He married six undocumented women from Africa. And it wasn't for love.
He married six undocumented women from Africa. And it wasn't for love.
By Kristine Phillips
February 1
A criminal complaint unsealed this week says the Massachusetts man had for years been paid to marry undocumented African women so they could establish legal status in the United States and to find other Americans willing to do the same.
Peter Hicks married Josephine Acquah in late 2013. He’s from Massachusetts. She’s from Africa — and had arrived in the United States barely three weeks earlier.
Four months after the wedding, he filed an I-130 petition, the first step in helping a relative become a permanent legal resident of the United States.
The petition was denied. Federal officials say that when he married Acquah, he was still married to another woman. In fact, according to a federal complaint, Hicks had married a total of six women since 2003. Grace Muiru on Feb. 26, 2003. Lucy Macharia on June 12, 2007. Nafisah Abdul Salam on Jan. 2, 2008. Angela Chambe on April 29, 2009. Nancy Waweru on Nov. 15, 2010. And Acquah on Dec. 16, 2013. All of the women are from sub-Saharan Africa, and all of whom Hicks married to illegally bypass immigration laws, federal officials say.
A criminal complaint unsealed this week says that Hicks had for years been paid to marry undocumented African women so they could establish legal status in the United States and to find other Americans willing to do the same. Investigators also believe that Hicks sought immigration benefits for four of his six wives.
The 58-year-old resident of Worcester, Mass., has been charged with marriage fraud, the U.S. Attorney’s Office in Massachusetts announced Tuesday. His attorney was not available for comment Thursday.
Hicks seemed to have first raised suspicions on May 20, 2009, when he met with an official with the U.S. Citizenship and Immigration Services, or USCIS, for a routine interview as part of his application for benefits for a foreign spouse. By then, he had married four women; one of whom, Chambe, was married to him less than a month earlier. But at that time, Hicks was applying for benefits for another woman, Abdul Salam, whom he married about a year and a half earlier.
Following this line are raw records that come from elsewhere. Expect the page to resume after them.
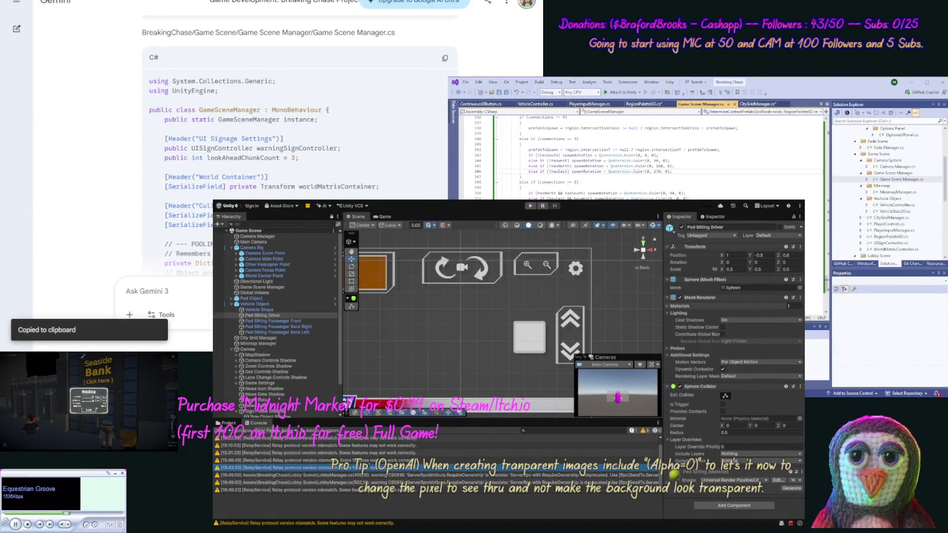
key("ctrl+a")
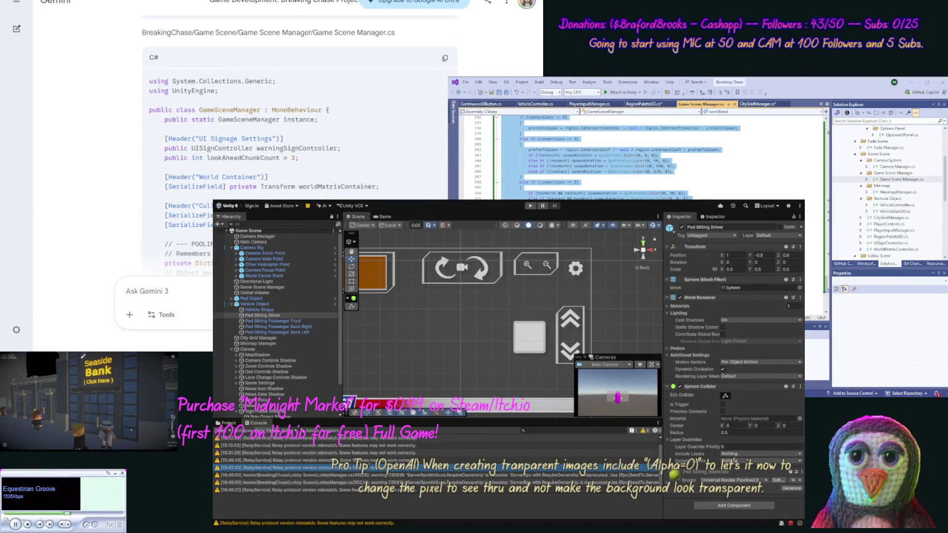
key("ctrl+v")
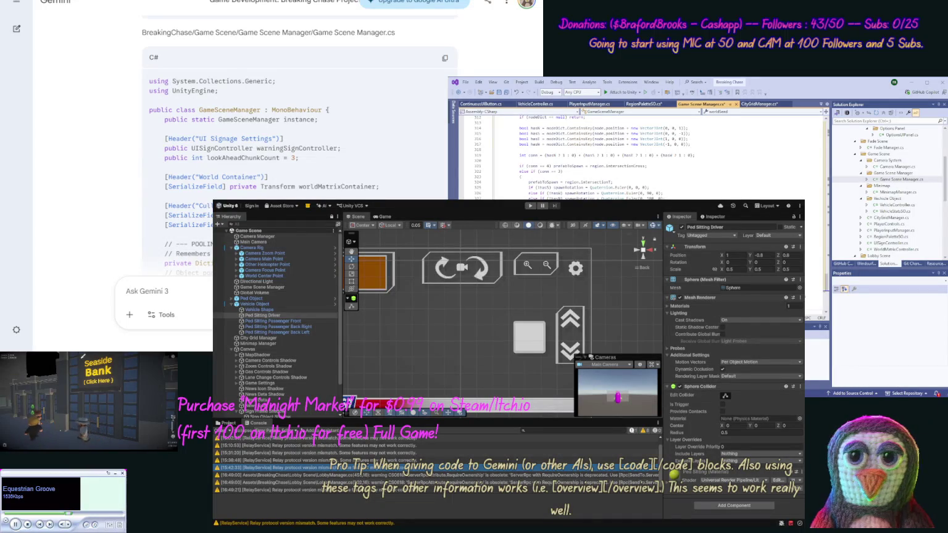
key("ctrl+z")
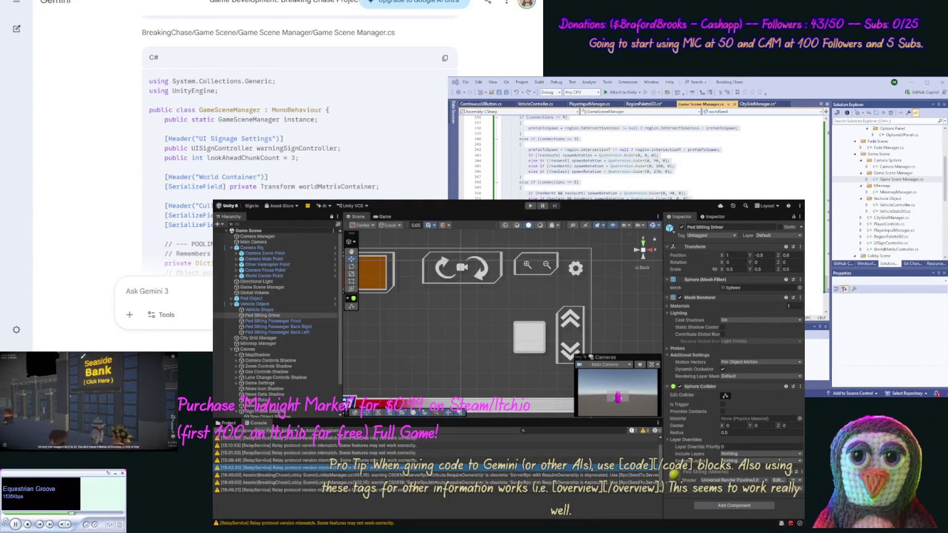
type("update [code")
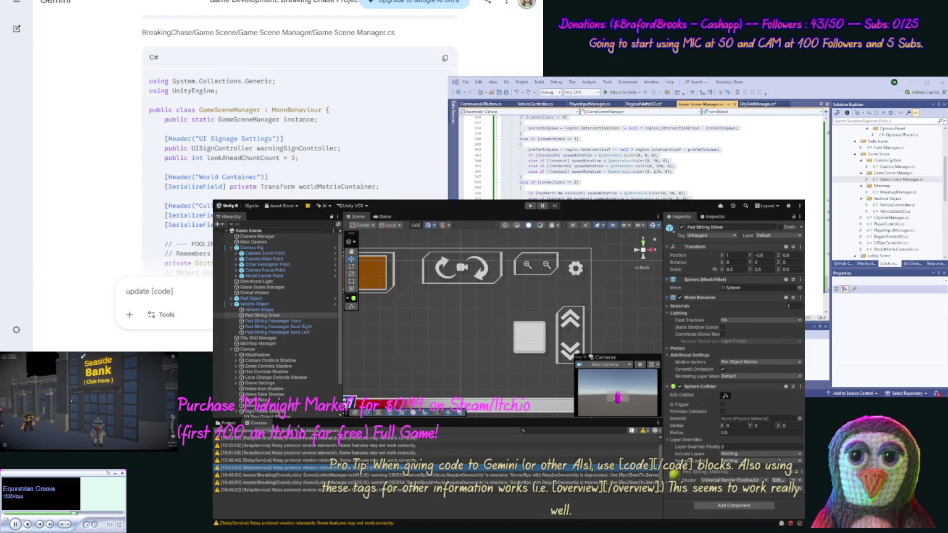
Step: Send 'update' with GameSceneManager and CityGridManager code in [code] tags, asking for full files without placeholders
key("ctrl+v")
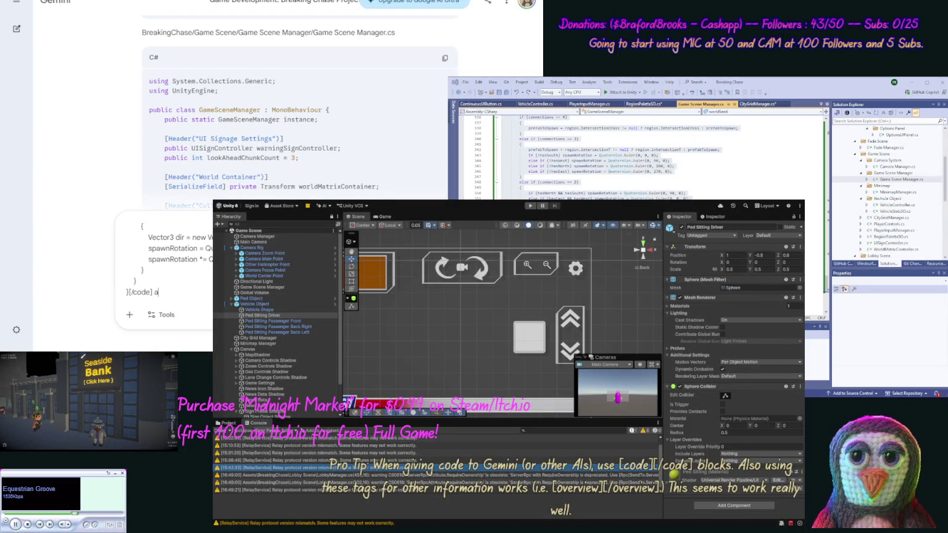
type("ode")
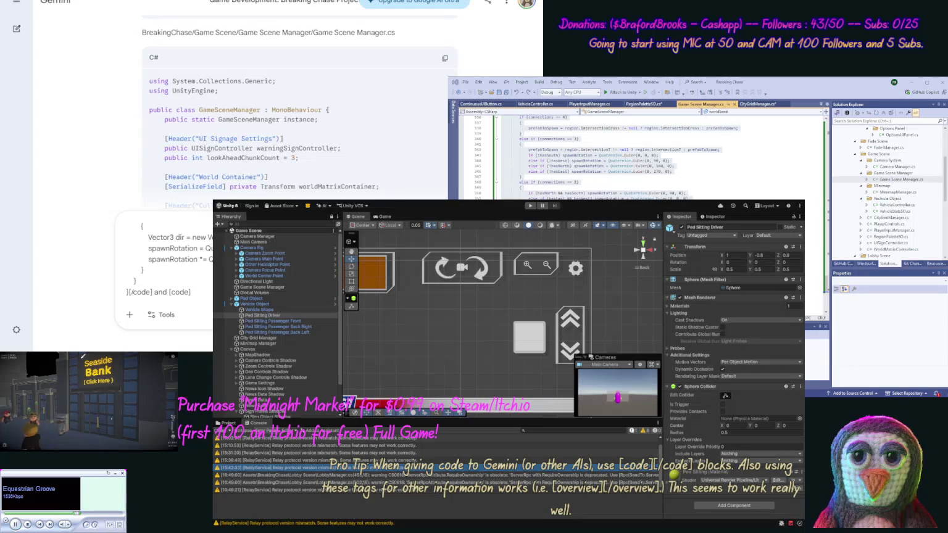
key("ctrl+Tab")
During the interview, Hicks admitted that he married the women solely to help them obtain legal status and that he had been paid to recruit other people for fraudulent marriages, the complaint says.
Hicks would marry two more women before Homeland Security Investigations, the Department of Homeland Security’s investigative arm, was alerted in 2014. When investigators showed up at his home later that year, Hicks told them that he had found God and wanted to “set the record straight,” the complaint says. He had been involved in fraudulent marriages for 13 years, he told investigators, and that two men, who were not named in court records, arranged those unions.
Investigators went to Hicks’s home again in early 2015. He showed them a collection of photographs of U.S. citizens with their foreign spouses and told investigators that all of those marriages were fraudulent, the complaint says.
Neither the complaint nor a statement released Tuesday explained why Hicks was charged only recently, even though immigration officials had known about him since at least 2009. It also was not clear who paid Hicks, where those men were from, where the women are now, or if the other Americans in the photographs Hicks showed investigators would face charges.
A spokeswoman for USCIS referred questions to the U.S. Attorney’s Office in Boston, where another spokeswoman said she could not say anything more than what’s in the complaint.
Marrying a U.S. citizen is a fast way to obtain legal status in the country and provides one of the shortest pathways to citizenship. Marriage solely to circumvent immigration laws is punishable by up to five years in prison and up to $250,000 in fines.